Etomoxir inhibits ketogenesis, gluconeogenesis, and increases glucose oxidation in fasted and diabetic animals (ref. 11; 41) and humans (ref. 19; 89) by lowering the rate of long-chain fatty acid oxidation. As a consequence, the NADH2 /NAD ratio is decreased and the end-product of the ß-oxidation – acetyl-CoA – is reduced. The reduction of acetyl-CoA limits the ketogenesis. Due to the fact that acetyl- CoA is an activator of the pyruvate carboxylase, a decrease in acetyl-CoA leads to a deactivation of pyruvate carboxylase and limits so the synthesis of oxaloacetate as a glucose precursor in the liver. A second mechanism for inhibition of gluconeogenesis is the decrease of pyruvate due to an increase in the flux through the pyruvate dehydrogenase (PDH) reaction. It has been shown that Etomoxir increases both, total PDH activity and the active form of PDH, respectively. The changes in NADH2/NAD and the decrease in acetyl-CoA/CoASH ratio also favour glycolysis and glucose oxidation as key enzymes of glycolysis (phospho-fructokinase, PDH) become de-inhibited.

A lot of evidences have been accumulated from animal and human studies that Etomoxir can increase glucose oxidation and insulin sensitivity and decrease both, blood lipids and muscle lipids, respectively.

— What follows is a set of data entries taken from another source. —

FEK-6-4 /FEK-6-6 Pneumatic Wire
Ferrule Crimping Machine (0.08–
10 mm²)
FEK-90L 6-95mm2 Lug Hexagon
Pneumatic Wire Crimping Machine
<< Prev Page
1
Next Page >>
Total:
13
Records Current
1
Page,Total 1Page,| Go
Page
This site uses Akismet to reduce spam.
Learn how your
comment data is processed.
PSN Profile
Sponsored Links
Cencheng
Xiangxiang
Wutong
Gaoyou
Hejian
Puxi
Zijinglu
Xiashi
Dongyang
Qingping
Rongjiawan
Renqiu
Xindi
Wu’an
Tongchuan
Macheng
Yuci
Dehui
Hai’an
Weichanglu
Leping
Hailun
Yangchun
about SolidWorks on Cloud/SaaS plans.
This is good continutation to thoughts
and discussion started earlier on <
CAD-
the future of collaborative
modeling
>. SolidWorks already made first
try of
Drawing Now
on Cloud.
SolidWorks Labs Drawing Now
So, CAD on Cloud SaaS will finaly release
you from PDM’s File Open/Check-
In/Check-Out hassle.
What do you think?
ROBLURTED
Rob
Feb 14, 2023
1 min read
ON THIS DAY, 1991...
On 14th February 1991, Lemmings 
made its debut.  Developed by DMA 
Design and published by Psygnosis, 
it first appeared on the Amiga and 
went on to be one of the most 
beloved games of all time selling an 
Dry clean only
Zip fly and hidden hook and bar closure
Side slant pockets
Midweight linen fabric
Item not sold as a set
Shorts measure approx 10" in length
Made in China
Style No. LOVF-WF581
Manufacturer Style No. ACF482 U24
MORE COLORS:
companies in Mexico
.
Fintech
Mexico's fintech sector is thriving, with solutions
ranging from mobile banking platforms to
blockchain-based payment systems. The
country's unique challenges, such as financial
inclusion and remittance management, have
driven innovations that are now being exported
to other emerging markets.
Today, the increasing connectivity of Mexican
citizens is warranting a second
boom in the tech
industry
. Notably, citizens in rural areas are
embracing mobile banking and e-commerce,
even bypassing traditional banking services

The cause for this might be increase in the LCFA-CoA/LCFA-carnitine ratio by blockade of the entry of LCFA-CoA into the mitochondria. This enhances the re-esterification but also leads to feedback inhibition of lipolysis and fatty acid de-novo synthesis as has been demonstrated in hepatocytes, isolated heart and rat in vivo experiments. (ref. 83; 187). In humans, healthy or diabetic, Etomoxir lowers blood triglycerides up to more than 50 %. There are evidences that Etomoxir reduces insulin resistance in insulin-resistant humans as type 2 diabetics (ref. 29; 55; 65; 89; 93; 113; 123; 147; 172). Etomoxir has no direct effect on insulin secretion but there are hints that Etomoxir has a positive effect on insulin binding on the insulin receptor in hepatocytes (ref. 90).

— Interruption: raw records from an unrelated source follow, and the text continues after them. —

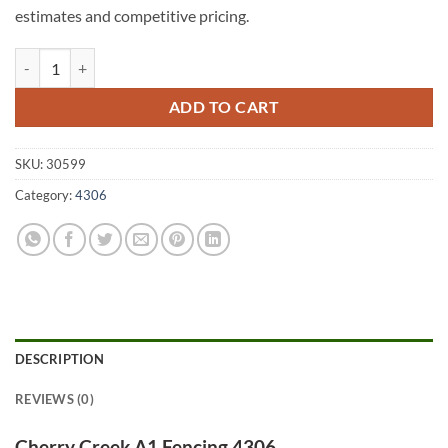
estimates and competitive pricing.
Cherry Creek A1 Fencing 4306 quantity
ADD TO CART
SKU:
30599
Category:
4306
DESCRIPTION
REVIEWS (0)
Cherry Creek A1 Fencing 4306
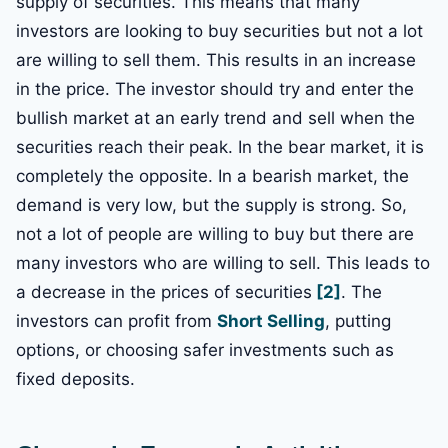
supply of securities. This means that many
investors are looking to buy securities but not a lot
are willing to sell them. This results in an increase
in the price. The investor should try and enter the
bullish market at an early trend and sell when the
securities reach their peak. In the bear market, it is
completely the opposite. In a bearish market, the
demand is very low, but the supply is strong. So,
not a lot of people are willing to buy but there are
many investors who are willing to sell. This leads to
a decrease in the prices of securities
[2]
. The
investors can profit from
Short Selling
, putting
options, or choosing safer investments such as
fixed deposits.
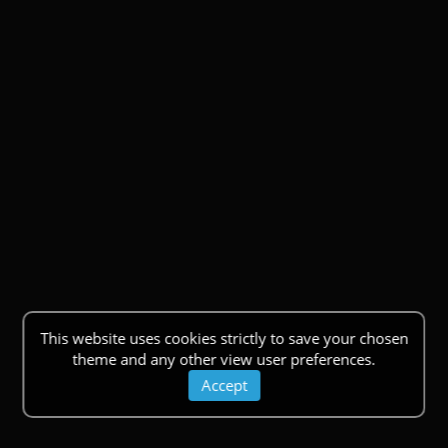
This website uses cookies strictly to save your chosen
theme and any other view user preferences.
Accept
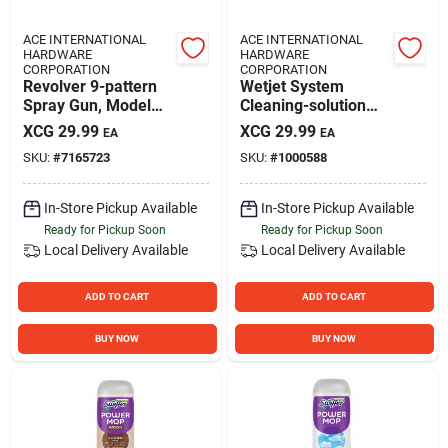
ACE INTERNATIONAL
ACE INTERNATIONAL
HARDWARE
HARDWARE
CORPORATION
CORPORATION
Revolver 9-pattern
Wetjet System
Spray Gun, Model
Cleaning-solution
60-22706, Berry
Refill
XCG
29.99
XCG
29.99
EA
EA
Color
SKU:
#
7165723
SKU:
#
1000588
In-Store Pickup Available
In-Store Pickup Available
Ready for Pickup Soon
Ready for Pickup Soon
Local Delivery
Available
Local Delivery
Available
ADD TO CART
ADD TO CART
BUY NOW
BUY NOW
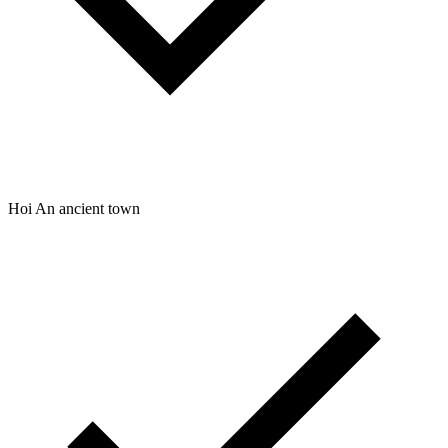
Hoi An ancient town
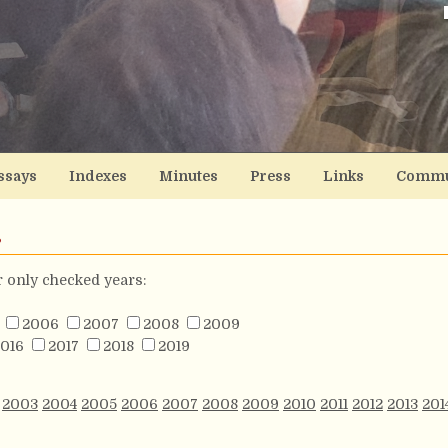
ssays
Indexes
Minutes
Press
Links
Commu
s
or only checked years:
2006
2007
2008
2009
016
2017
2018
2019
2003
2004
2005
2006
2007
2008
2009
2010
2011
2012
2013
201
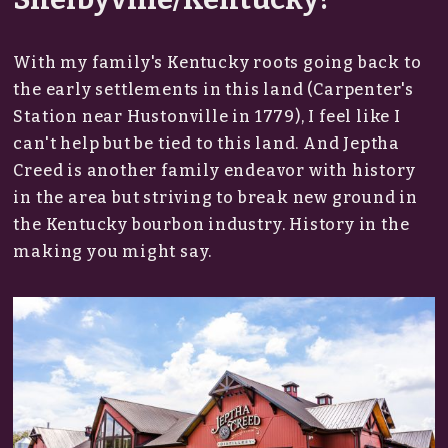
With my family's Kentucky roots going back to
the early settlements in this land (Carpenter's
Station near Hustonville in 1779), I feel like I
can't help but be tied to this land. And Jeptha
Creed is another family endeavor with history
in the area but striving to break new ground in
the Kentucky bourbon industry. History in the
making you might say.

Therapeutic effects of Etomoxir could be shown in different diabetic animals as STZ-diabetic rats, genetically diabetic mice (db/db), and sand rats. Animals in these studies showed a significant decrease in fasting blood glucose concentration and urinary glucose excretion as well as an improved glucose tolerance test (ref. 40; 133). These effects were proportional to the dose and duration of treatment, and were parallel to increased food utilization and decreased water intake. In this long-term experiment with db/db mice, the life-span of treated animals were significantly prolonged in comparison with the untreated animals (ref.40).

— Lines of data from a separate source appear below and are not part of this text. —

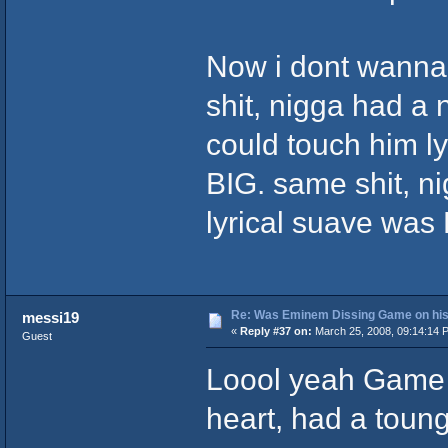
Now i dont wanna
shit, nigga had a
could touch him lyr
BIG. same shit, ni
lyrical suave was K
Re: Was Eminem Dissing Game on his 
messi19
«
Reply #37 on:
March 25, 2008, 09:14:14 
Guest
Loool yeah Game 
heart, had a tounge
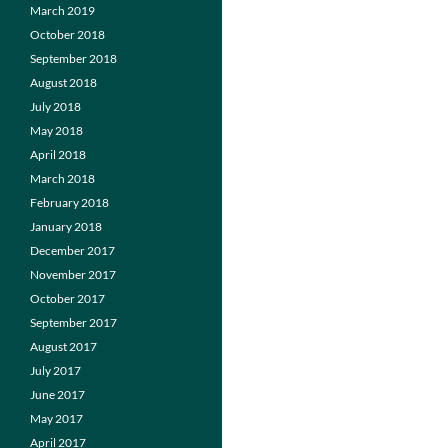
March 2019
October 2018
September 2018
August 2018
July 2018
May 2018
April 2018
March 2018
February 2018
January 2018
December 2017
November 2017
October 2017
September 2017
August 2017
July 2017
June 2017
May 2017
April 2017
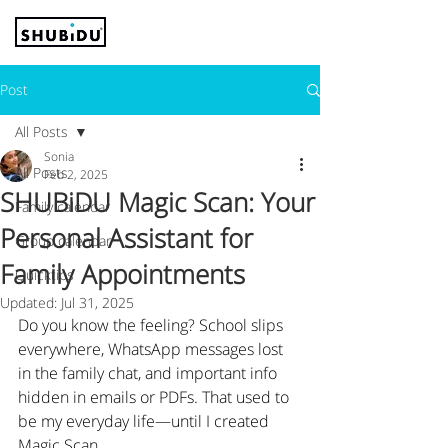
Post
All Posts
Sonia
All Posts
Feb 2, 2025
SHUBiDU Magic Scan: Your
Family calendar
Personal Assistant for
Group calendar
Family Appointments
Quicktips
Updated:
Jul 31, 2025
Do you know the feeling? School slips 
everywhere, WhatsApp messages lost 
in the family chat, and important info 
hidden in emails or PDFs. That used to 
be my everyday life—until I created 
Magic Scan.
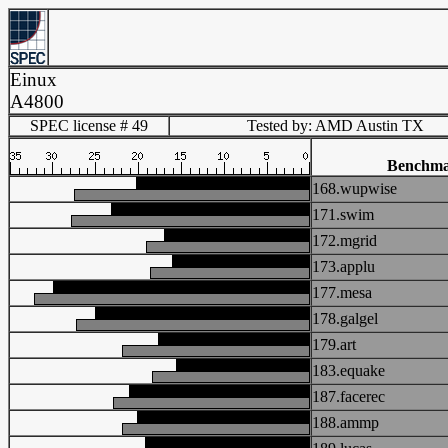
Einux
A4800
SPEC license # 49
Tested by: AMD Austin TX
Benchm
168.wupwise
171.swim
172.mgrid
173.applu
177.mesa
178.galgel
179.art
183.equake
187.facerec
188.ammp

The results of the human pharmacological and clinical phase II studies demonstrate that Etomoxir is safe and well tolerated up to
160 mg/die. The clinical phase II studies in type 2 diabetics show a moderate dose-dependent decrease in fasting blood glucose and a marked decrease in blood triglycerides, total and LDL-cholesterol, and ketone bodies, while HDL-cholesterol increases statistically significant (ref. 56; 65; 89).